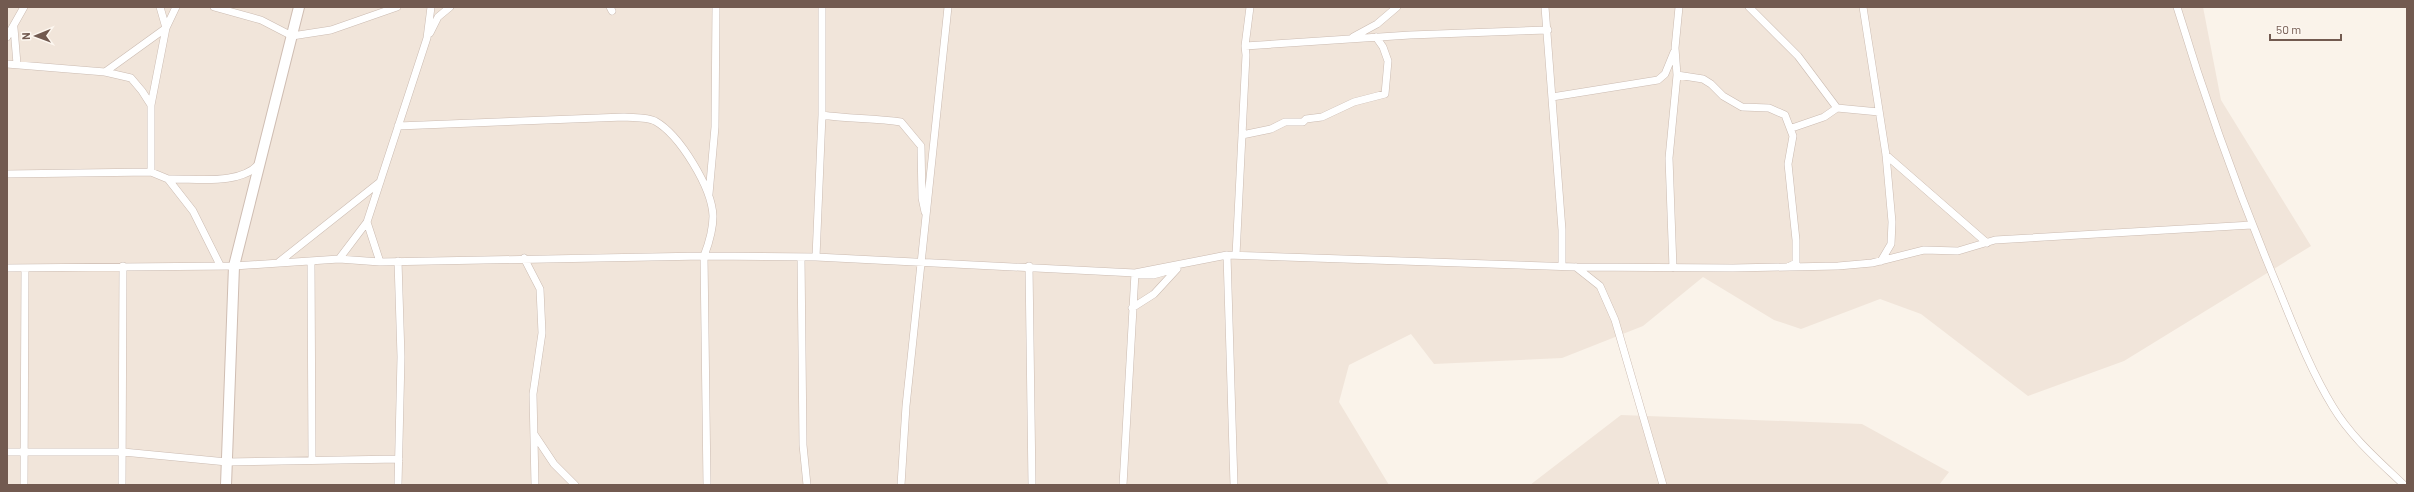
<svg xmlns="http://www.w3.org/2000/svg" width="2414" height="492" viewBox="0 0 2414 492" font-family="Barlow,sans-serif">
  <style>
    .residential { fill: #f1e5da }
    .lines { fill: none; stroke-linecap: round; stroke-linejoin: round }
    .street-casing { stroke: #cbbbb1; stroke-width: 8 }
    .secondary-casing { stroke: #cfbdb2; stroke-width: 12 }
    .street { stroke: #fff; stroke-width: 7 }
    .secondary { stroke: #fff; stroke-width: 10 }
  </style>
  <rect width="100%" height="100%" fill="#faf3ea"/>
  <!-- residential -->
  <path class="residential" d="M7 7H2203L2221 100 2311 246 2124 361 2028 396 1921 314 1880 299 1801 329 1774 320 1703 277 1643 326 1562 358 1434 364 1411 334 1349 365 1339 402 1389 485H7Z
    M1621 415 1862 424 1949 472 1939 485H1530Z"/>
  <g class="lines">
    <defs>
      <path id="street" d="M160 7 166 28
        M214 7 261 20 292 36 331 30 397 7
        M610 7 612 11
        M1545 7 1562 230V266
        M1749 7 1798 56 1837 108
        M1863 7 1886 155 1892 222 1891 244 1881 261
        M2177 7C2205 99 2237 189 2274 278 2292 321 2308 366 2333 407 2351 437 2379 461 2404 485
        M14 28 17 64
        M430 33 438 17 450 7
        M7 37 24 7
        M1353 37 1377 24 1397 7
        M1245 46 1410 35 1548 30
        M7 64 105 72 131 78 142 91 151 105V172
        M105 72 166 28
        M1677 75 1703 79 1711 84 1723 96 1742 107 1769 108 1785 115 1793 136 1788 164 1796 240V263L1788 267
        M1552 97 1658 80 1665 74 1674 52
        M151 105 166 28 176 7
        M822 115C848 119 874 118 901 122L921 146 922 198 925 212
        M398 126 624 117C633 118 647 117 655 121 680 135 712 188 713 216 713 230 709 243 704 256L707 485
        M1792 128 1824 117 1837 108 1879 112
        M1242 135 1271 129 1285 122H1303L1306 119 1322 117 1354 102 1385 94 1388 61 1383 47 1376 37
        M1886 155 1987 243
        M7 174 151 172 168 179 193 211 220 265
        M168 179C196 178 239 186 259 164
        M709 194 715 127 716 7
        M367 222 380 262
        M1236 255 1246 55 1245 46 1250 7
        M1223 256 1227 255 1234 485
        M801 257 803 445 807 485
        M816 257 822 115V7
        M524 258 540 289 542 333 533 394 535 485
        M339 259 367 222 427 38 431 7
        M279 262 380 182
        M311 262 312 459
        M1029 266 1032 485
        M1576 267 1600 286 1615 320 1663 485
        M7 268 234 266 339 259 380 262 704 256 816 257 1135 273 1227 255 1576 267 1733 268 1838 266 1872 263 1924 250 1958 251 1995 240 2252 225
        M1673 268 1669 158 1677 75 1675 48 1679 7
        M1140 275H1153L1175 269
        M1132 308 1154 294 1177 269
        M534 434 554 464 575 485
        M7 452H123L227 462 399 459
        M24 485 25 268
        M122 485 123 266
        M398 485 401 357 398 261
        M901 485 906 406 948 7
        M1123 485 1135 273"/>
      <path id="secondary" d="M226 485 234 266 299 7"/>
    </defs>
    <!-- street casing -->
    <use href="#street" class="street-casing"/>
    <!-- secondary casing -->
    <use href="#secondary" class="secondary-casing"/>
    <!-- street -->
    <use href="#street" class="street"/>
    <!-- secondary -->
    <use href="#secondary" class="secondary"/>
  </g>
  <!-- border -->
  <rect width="2414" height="492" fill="none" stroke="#725a50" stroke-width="16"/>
  <!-- north arrow -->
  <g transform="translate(36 36) rotate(269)" stroke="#fdf7f0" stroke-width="3" paint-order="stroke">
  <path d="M0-3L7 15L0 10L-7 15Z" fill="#725a50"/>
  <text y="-6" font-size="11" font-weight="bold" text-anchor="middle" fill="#725a50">N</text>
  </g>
  <!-- scale -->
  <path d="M2270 34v6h71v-6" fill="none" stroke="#725a50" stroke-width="2"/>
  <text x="2276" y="34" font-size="12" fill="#725a50" stroke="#fdf7f0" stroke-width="3" paint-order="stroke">50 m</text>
</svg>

++++++

WORK ORDER -
Every line of the data that holds "lines" should be counted, and only the total given.

SOLUTION TO THE EXERCISE -
2